Solved it myself, find the guide for updating BIOS without a battery here:
Also, updated with this method from 3.07 to 3.10 (from Windows, because I have no knowlegde of the CLI switches needed to make it work via UEFI boot), no issues there. Was my first update and I panicked for a moment when the machine just shut off after the update. But turning it on revealed everything was working perfectly.
The “100% battery” requirement seems to be essential.
I had my battery set to cap charging at 80%, and the LVFS update did nothing. I changed the charge limit in my BIOS to 100% and fully charged the battery, and then the fwupdmgr update followed by a reboot installed the new BIOS correctly.
(By “correctly” I mean it installed 3.10; it still wiped out the BIOS settings so that I needed to reset all my BIOS customizations, boot with the “F3” boot menu, and re-install GRUB. But those are known problems with the BIOS update.)
Opened the BIOS to reset my power button brightness and max battery level. Then rebooted and used F3 to browse to the image for y mcurrent Manjaro and re-install the boot manager. From the Manjaro Wiki:
gparted will probably do it but the space has to come from somewhere, which means moving the beginning of the next partition. That will take a long time.
If you’re using systemd-boot, you could feasibly create an “Extended Boot Loader Partition”, which could be used to store things like the kernel without putting them on the undersized EFI partition.
But, the other option is to try and resize the partitions after to then shift them down and then resize the EFI partition; most things I’ve read imply that they give up and just reinstall remembering to increase the size (or, if this is Windows’ fault, trick its installer into using a larger partition than 100MB, its default).
Aw shucks. I was so happy with my config. Guess it’s time to learn some scripting for future installs so that this doesn’t hurt so bad next time. If I’m understanding things accurately, I hope the Fedora team sees this thread and adjusts their defaults.
It is necessary for a certain subset of users for whom their bootloader was not installed in the “fallback location.”
Technical details follow. Feel free to skip them.
UEFI systems will choose bootloaders based on a set of variables, BootOrder and Boot####. In the absence of those variables, it will look for a special file named BOOTx64.EFI in a certain folder.

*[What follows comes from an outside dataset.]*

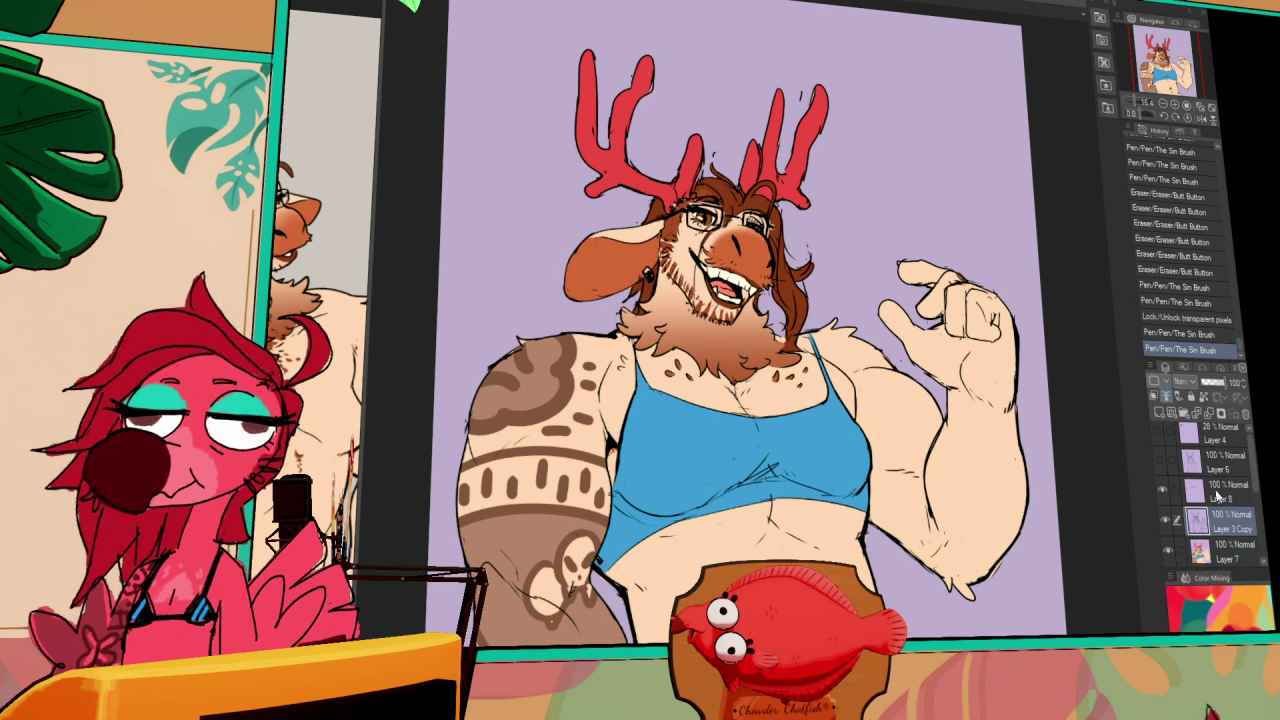
{"action": "key", "text": "ctrl+z"}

The UEFI updates for the Framework Laptop (11th Gen) reset those variables. If your distribution installer places a copy of GRUB in the right place, it will automatically get picked up even when those variables are missing.
Successful update from 3.09 to 3.10 using fwupdmgr on arch derivative.
If you are not seeing the newest firmware being reported by fwupdmgr, be sure to issue sudo fwupdmgr refresh, that is what made it show up for me.
Once again my boot variables that pointed the system to rEFInd went away (so it failed down to my backup install’s grub bootloader instead). I do appreciate the new feature to press F3 to navigate to my refind_x86.efi, as this and a simple ‘refind-install’ puts everything back in order.
I can confirm the charging while shutdown behavior is fixed as expected, 40-55w charging under 3.10 vs 1w charging on 3.09.
Also, during the install of 3.09, the laptop went blazing hot. This did not occur during 3.10. I cannot remember if I changed the BIOS Performance toggle to max battery or not though, that might have made the difference.
Due to a bug report in another thread, I just double checked, and all 4 of my USB ports can take in power, pass data, etc.
Ran a quick suspend test as well and battery use was about 0.9% per hour, pretty similar to on other BIOS’s for me. I still would like to see the keyboard backlight go to zero by itself when the machine suspends…
Ideally, the Windows / Linux firmware installation process should do a pre-requisite validation (EFI free space, in this case), and return meaningful error message if required.
Updated from 3.07 to 3.10 (smoothly through fwupdmgr) running Fedora 36 (stock) and none of my USB-C ports now work (including being unable to charge). Has this happened to anybody else? Anybody recommend a good place to start troubleshooting?
@warehows123 this is the first time I have seen a report like, this, I would suggest turning off your laptop, unplugging all power sources, waiting 2 minutes, and then plugging in your power adapter and seeing if it starts working.
@Damariscove you can usually clean up your grub partition and get more space by removing old Linux kernels.
I can confirm that Fedora’s defaults are terribly stingy at provisioning for boot partitions: The defaults it chose when installing Fedora 35 on an old iMac were actually so low that the installation failed! When I retried with the only difference that I increased the size of the boot partition, the install succeeded without a problem.
I know that in my experience, the FW update used about 30MB. I don’t recommend less than 500MB for the ESP if you’re multi-booting, since it’s possible that as kernels grow and more are added, it will create more undue complications for people. Windows typically creates one of about 300MB, and in a world of terabyte storage devices, 500MB is barely enough to think about.